> **Activity**
Would you please transcribe the records below exactly, leaving out the pictures?

==== Provided entries ====

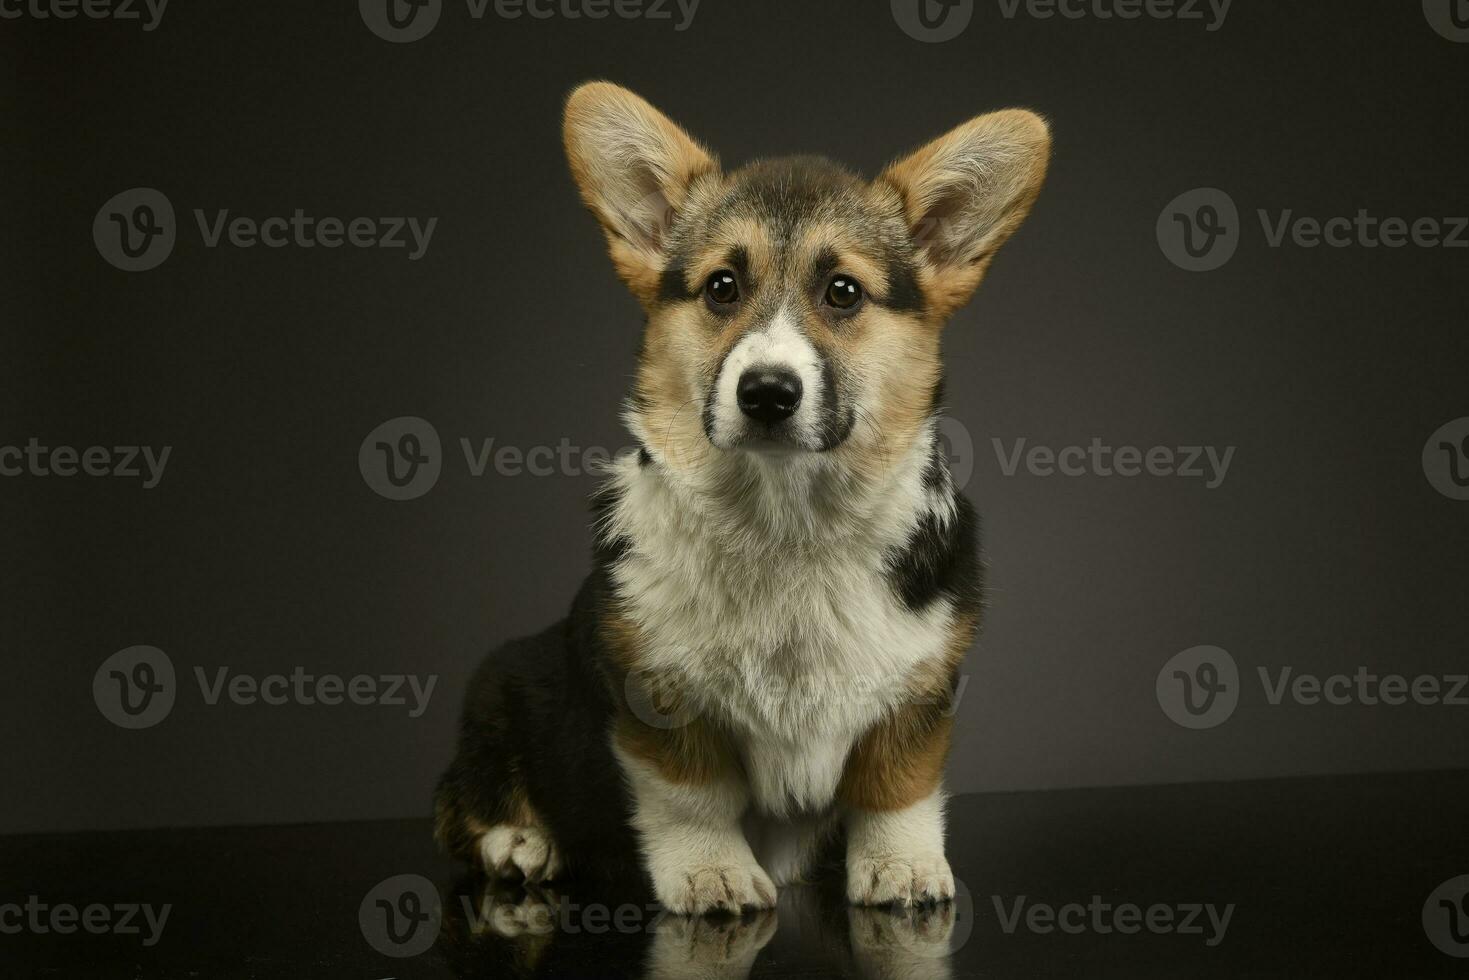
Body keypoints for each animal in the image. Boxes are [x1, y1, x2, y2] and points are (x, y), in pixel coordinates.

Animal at [428, 80, 1051, 916]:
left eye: (842, 291)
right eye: (722, 287)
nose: (766, 393)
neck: (786, 521)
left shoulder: (918, 689)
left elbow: (898, 785)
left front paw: (901, 866)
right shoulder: (655, 696)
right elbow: (691, 796)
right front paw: (710, 873)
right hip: (501, 687)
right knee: (459, 805)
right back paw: (521, 845)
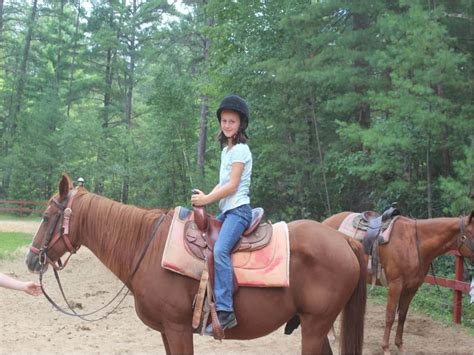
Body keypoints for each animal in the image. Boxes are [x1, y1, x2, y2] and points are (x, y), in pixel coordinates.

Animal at [25, 176, 366, 355]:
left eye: (46, 216)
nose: (31, 259)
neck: (148, 247)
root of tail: (342, 240)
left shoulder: (177, 328)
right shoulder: (166, 330)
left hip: (316, 324)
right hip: (315, 325)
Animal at [322, 211, 474, 355]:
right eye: (472, 233)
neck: (415, 243)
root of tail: (325, 223)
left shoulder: (411, 288)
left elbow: (402, 316)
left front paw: (400, 346)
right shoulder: (395, 285)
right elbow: (390, 316)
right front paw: (385, 348)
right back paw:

====

> **Exercise response**
Body keypoints for each animal in the image. Boxes are [x1, y1, x2, y2] and points are (x, y), in pixel coordinates.

Animal at [428, 80, 1051, 916]:
left eye: (842, 291)
right eye: (722, 287)
nose: (766, 393)
neck: (786, 521)
left shoulder: (918, 689)
left elbow: (898, 785)
left front paw: (901, 866)
right shoulder: (655, 696)
right elbow: (691, 796)
right front paw: (710, 873)
right hip: (501, 687)
right knee: (459, 805)
right back paw: (521, 845)
Body keypoints for each animal in the image. Boxes are [x1, y1, x2, y2] and points are (x, y), in pixel coordinates.

Animal at [25, 176, 366, 355]:
left eye: (46, 216)
nose: (31, 259)
neck: (148, 247)
root of tail: (342, 240)
left shoulder: (177, 328)
right shoulder: (166, 330)
left hip: (316, 324)
right hip: (315, 325)
Animal at [322, 211, 474, 355]:
right eye: (472, 233)
neck: (415, 243)
root of tail: (325, 223)
left shoulder: (411, 288)
left elbow: (402, 316)
left front paw: (400, 346)
right shoulder: (395, 285)
right elbow: (390, 316)
right front paw: (385, 348)
right back paw:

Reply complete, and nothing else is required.